Eu olhei para o meu namorado, para o perfil dele contra o sol, e o meu coração apertou contra o sol. Era incrível como a simples presença presença dele conseguia tornar tudo mais especial.
Chegamos a pousada, um lugar aconchegante e colorido à poucos metros da areia. O quarto era simples, mas tinha uma varandinha com uma rede e uma vista deslumbrante para o mar.
-- primeira volta, uma coisa simples -- Meu namorado anunciou, abrindo a mala -- mudança de roupa e mergulho no mar, topa?
-- você sempre lê a minha mente, é incrível! -- Ri e fui até minha mala, pegando meu biquíni -- bora lá.
O sol já começava a se despedir no horizonte, pintando o céu de tons alaranjados. As ondas quebravam suaves na beira da praia, e o vento bagunçava levemente o meu cabelo.
-- vemlogo, amor -- Apollo me chamou, já com os pés na água, sorrindo -- ou vai esperar anoitecer?
-- tá gelada, meu bem! -- Parei ainda na areia molhada, fazendo uma careta -- nem pensa que eu vou entrar.
É claro que eu ia entrar, afinal passei a semana toda pensando nesse momento, mas eu tinha que fazer minha cena.
Meu namorado riu negando, seu sorriso era de garoto travesso.
-- ah, que frescura linda, tá um delicia!
-- delicia pravocê que é doido -- Respondi cruzando os braços.
-- ah, meu bem -- Ele se aproximou devagar, com aquele olhar travesso que eu já conhecia bem -- então quer dizer que você não vai entrar mesmo?
-- nem com mil reais.
-- e se eu te ajudar? -- Antes que eu pudesse entender, ele me pegou pela cintura e me levantou -- não vamos perder a vinda a praia, né?
-- NÃO! -- Eu gritei entre risadas, batendo de leve nos seus ombros -- você não vai fazer isso, amor.
-- tarde demais, linda! -- Ele disse, e correu em direção ao mar.
Nós dois caímos juntos na água, em meio a risadas e respingos. Eu fingi estar brava, mas logo me rendi, jogando água nele em vingança.
-- agora tá quente, né? -- Ele provocou.
-- quente é a sua cara de pau! -- Eu respondi, ainda rindo, e o abracei sentindo seu coração leve -- mas tá realmente uma delícia.
Depois de tanto riso e água fria, voltamos para a areia, molhados e ainda ofegantes.
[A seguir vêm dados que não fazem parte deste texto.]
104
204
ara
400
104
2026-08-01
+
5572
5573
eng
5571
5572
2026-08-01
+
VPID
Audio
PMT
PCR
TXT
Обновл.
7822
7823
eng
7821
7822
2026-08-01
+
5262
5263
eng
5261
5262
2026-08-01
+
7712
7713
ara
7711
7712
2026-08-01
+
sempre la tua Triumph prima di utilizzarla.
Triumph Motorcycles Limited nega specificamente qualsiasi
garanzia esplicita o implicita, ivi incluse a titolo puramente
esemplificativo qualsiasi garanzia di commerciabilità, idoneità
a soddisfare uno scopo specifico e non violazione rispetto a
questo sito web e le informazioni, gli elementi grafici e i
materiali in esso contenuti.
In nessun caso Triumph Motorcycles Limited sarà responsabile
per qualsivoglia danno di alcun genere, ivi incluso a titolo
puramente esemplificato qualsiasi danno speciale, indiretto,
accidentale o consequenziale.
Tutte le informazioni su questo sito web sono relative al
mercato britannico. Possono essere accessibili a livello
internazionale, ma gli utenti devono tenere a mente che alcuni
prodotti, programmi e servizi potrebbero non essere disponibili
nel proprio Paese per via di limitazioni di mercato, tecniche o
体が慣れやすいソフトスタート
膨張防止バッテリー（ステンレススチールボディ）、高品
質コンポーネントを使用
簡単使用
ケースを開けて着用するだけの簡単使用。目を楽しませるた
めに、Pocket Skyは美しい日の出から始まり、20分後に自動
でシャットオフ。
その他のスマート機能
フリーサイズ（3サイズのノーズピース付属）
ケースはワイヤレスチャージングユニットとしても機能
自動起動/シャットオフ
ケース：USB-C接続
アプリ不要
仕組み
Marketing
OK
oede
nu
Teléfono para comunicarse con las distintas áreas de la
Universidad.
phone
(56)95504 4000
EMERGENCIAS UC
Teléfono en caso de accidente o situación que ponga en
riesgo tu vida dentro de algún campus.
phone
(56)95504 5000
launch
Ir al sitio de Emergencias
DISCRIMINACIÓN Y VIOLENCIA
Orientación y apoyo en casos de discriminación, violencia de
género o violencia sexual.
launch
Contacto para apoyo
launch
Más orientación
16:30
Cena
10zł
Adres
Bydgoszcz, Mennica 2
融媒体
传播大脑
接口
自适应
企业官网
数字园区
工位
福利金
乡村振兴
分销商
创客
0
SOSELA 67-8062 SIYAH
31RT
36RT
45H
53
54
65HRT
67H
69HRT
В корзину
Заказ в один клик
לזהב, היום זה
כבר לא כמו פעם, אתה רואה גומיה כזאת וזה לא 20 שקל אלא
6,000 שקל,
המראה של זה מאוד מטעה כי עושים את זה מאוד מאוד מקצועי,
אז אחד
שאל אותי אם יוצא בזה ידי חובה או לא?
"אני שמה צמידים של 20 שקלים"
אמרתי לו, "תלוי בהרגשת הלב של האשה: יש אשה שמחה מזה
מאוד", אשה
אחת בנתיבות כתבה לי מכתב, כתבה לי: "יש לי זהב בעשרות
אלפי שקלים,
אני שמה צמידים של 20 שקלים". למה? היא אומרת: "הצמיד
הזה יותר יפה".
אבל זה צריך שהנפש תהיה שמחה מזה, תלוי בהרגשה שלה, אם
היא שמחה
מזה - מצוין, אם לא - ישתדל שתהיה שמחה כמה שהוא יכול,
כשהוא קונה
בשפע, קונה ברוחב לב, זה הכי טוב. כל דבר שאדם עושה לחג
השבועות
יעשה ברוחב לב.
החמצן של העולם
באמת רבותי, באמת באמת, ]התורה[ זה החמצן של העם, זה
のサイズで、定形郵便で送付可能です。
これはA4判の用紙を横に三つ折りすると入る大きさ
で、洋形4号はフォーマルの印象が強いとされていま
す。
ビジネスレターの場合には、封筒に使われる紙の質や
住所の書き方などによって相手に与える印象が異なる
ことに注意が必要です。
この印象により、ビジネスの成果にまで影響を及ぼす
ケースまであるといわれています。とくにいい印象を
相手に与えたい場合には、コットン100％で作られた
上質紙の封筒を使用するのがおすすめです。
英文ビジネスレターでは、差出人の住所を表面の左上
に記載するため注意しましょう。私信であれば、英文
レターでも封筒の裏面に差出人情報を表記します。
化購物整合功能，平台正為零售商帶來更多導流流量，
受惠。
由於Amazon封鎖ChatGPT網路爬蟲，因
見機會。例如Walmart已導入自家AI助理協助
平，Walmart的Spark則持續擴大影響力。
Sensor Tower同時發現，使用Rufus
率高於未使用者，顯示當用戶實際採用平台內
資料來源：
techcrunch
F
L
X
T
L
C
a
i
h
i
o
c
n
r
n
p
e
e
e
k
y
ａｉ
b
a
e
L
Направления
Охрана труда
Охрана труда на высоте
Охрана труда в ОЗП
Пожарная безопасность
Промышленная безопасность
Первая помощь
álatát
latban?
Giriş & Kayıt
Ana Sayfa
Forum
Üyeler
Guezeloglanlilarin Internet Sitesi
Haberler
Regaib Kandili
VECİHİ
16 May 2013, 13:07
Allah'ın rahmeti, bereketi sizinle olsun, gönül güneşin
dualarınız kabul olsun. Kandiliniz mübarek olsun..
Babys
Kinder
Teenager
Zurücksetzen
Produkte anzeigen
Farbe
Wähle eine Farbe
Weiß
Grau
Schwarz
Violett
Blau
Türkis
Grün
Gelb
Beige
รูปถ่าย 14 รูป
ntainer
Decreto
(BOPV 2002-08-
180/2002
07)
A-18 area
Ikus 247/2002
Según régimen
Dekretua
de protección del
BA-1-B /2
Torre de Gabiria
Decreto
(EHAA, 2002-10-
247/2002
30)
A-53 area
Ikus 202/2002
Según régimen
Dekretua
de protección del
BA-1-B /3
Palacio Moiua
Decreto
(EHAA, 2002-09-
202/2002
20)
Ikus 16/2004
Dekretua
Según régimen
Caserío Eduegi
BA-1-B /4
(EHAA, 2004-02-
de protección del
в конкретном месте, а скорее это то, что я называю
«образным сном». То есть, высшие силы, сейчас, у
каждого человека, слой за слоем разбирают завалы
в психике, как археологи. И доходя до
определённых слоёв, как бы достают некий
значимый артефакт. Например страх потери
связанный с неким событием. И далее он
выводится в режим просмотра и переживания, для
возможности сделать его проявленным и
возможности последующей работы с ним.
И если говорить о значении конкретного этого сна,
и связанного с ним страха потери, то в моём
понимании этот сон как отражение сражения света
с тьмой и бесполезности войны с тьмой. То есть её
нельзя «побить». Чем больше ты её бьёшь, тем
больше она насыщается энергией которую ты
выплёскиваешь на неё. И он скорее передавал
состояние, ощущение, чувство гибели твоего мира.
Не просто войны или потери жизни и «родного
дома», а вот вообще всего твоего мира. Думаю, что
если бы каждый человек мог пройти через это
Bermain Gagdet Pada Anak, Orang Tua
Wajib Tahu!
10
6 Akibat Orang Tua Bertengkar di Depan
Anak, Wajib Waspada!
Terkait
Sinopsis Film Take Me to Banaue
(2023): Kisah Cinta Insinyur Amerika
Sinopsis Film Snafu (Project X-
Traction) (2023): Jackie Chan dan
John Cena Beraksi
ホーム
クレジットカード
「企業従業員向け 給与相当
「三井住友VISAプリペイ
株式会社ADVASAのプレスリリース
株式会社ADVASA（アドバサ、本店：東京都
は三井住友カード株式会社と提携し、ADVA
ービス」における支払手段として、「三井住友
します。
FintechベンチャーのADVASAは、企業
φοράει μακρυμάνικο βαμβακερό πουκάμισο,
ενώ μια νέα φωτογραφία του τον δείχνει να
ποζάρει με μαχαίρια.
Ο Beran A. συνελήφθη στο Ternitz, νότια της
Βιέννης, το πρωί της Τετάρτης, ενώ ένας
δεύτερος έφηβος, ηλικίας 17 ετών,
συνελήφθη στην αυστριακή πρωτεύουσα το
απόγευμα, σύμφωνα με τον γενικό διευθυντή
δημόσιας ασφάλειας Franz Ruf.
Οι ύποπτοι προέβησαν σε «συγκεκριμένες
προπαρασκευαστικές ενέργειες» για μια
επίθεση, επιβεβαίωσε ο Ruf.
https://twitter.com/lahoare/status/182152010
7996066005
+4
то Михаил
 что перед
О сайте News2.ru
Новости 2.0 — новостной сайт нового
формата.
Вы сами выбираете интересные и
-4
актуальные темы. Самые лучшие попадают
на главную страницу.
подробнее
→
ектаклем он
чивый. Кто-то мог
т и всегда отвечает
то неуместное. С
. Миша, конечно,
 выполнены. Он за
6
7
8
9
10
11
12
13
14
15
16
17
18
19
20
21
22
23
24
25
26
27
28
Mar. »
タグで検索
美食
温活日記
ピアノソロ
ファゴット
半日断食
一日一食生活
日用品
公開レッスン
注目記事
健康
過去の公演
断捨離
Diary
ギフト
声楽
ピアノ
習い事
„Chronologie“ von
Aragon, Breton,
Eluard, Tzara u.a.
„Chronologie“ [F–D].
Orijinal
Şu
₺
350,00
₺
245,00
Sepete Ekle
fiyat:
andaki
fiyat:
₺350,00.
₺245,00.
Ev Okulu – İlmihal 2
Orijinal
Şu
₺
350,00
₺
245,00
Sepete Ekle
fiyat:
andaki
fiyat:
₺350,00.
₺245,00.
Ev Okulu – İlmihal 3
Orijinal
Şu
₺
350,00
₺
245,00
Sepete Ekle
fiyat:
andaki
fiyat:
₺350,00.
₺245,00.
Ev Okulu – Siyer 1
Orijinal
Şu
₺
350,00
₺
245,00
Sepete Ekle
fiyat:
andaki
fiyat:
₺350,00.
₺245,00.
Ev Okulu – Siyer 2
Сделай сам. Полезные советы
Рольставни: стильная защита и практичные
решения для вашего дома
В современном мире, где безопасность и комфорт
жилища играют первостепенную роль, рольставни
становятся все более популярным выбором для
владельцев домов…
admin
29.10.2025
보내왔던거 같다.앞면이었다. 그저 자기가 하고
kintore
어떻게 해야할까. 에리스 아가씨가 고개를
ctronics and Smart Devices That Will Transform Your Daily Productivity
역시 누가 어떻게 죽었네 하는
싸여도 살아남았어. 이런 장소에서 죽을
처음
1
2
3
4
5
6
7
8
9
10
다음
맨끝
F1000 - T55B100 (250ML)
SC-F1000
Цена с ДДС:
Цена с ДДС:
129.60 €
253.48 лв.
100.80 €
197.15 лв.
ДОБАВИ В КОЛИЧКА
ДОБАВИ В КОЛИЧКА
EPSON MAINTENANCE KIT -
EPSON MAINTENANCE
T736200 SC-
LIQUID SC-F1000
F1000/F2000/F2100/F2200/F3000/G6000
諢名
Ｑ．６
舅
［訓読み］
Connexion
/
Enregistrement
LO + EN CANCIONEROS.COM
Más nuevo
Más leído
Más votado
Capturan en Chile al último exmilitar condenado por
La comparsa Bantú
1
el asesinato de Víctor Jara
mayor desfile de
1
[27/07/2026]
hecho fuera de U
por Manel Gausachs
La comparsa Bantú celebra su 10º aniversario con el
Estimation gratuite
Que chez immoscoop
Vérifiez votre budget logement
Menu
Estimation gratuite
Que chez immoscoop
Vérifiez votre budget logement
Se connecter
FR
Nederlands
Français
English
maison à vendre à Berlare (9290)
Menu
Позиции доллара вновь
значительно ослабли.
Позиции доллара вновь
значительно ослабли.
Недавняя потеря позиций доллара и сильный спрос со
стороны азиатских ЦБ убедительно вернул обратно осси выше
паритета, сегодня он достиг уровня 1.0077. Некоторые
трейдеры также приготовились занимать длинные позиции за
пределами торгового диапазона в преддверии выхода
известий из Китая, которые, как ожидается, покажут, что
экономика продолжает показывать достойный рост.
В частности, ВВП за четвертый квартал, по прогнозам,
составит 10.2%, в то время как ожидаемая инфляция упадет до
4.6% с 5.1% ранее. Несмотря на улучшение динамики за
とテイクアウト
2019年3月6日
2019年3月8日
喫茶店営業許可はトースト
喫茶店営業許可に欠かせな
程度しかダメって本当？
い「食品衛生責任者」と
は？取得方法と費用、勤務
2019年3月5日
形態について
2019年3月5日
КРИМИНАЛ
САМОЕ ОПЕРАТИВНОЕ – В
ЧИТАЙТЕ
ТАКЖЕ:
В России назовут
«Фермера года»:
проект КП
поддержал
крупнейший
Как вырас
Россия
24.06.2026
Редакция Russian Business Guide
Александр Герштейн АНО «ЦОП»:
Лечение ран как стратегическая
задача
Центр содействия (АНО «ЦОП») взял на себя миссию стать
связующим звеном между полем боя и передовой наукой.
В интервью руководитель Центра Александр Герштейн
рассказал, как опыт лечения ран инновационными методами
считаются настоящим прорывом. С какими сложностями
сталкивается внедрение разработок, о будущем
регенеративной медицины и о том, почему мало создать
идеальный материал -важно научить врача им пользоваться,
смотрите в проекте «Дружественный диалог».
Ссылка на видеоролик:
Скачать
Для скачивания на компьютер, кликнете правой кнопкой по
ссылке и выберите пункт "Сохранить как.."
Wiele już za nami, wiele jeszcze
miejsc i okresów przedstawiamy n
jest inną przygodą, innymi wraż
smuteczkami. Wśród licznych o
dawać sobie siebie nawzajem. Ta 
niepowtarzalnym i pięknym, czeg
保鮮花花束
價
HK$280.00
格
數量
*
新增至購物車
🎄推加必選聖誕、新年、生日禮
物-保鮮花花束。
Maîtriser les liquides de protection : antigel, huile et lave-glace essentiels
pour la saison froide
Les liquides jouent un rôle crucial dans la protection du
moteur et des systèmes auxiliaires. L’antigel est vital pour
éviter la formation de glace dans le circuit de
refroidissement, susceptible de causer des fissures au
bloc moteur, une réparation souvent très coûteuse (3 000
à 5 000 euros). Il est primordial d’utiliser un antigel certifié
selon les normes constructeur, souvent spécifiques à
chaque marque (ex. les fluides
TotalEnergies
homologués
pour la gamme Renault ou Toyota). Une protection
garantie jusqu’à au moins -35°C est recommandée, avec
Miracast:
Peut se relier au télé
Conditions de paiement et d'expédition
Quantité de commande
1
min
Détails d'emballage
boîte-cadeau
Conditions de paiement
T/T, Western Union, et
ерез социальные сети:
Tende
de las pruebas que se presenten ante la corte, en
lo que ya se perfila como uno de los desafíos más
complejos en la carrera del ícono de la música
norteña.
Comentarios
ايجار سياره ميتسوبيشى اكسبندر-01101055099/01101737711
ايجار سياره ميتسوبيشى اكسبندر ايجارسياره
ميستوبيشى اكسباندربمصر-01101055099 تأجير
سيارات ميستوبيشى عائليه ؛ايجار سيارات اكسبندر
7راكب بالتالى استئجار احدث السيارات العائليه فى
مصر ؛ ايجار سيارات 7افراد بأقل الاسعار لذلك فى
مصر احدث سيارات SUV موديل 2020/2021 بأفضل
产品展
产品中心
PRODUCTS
O sol agora se escondia quase todo, deixando o céu com um tom rosado que se refletia pelo mar.
Eu me deitei primeiro, apoiando a cabeça nos braços, e o mais velho se jogou ao meu lado, virando o rosto para me encarar.
-- tá vendo? não foi tão ruim assim -- Ele disse, com um sorrisinho convencido.
-- é, mas eu ainda tô com frio -- Respondi rindo baixinho.
Ele se aproximou um pouco mais e passou o braço por cima de mim, me puxando para mais perto e perguntou se daquele jeito estava melhor.
Assenti de olhos fechados, sentindo o calor do abraço e o barulho das ondas misturando.
-- agora tá perfeito!
Por alguns minutos, nenhum dos dois disse nada. Só ficamos ali, respirando o mesmo ar, ouvindo o barulho do mar e o bater do coração um do outro.
-- sabe o que eu tava aqui pensando? -- Ele disse, quebrando o silêncio.
-- hum, o que?
-- que se toda vez que você reclamasse eu ganhasse um beijo, eu deixava você reclamar sempre.
-- que bobo! -- Abri os olhos e ri.
-- bobo sim, mas seu! -- Ele respondeu, encostando sua testa na minha.
E então o beijo veio, leve, salgado, cheio de riso e de carinho. O tipo de beijo que tinha gosto de mar e de amor calmo, aquele que não precisa de palavras, só de presença.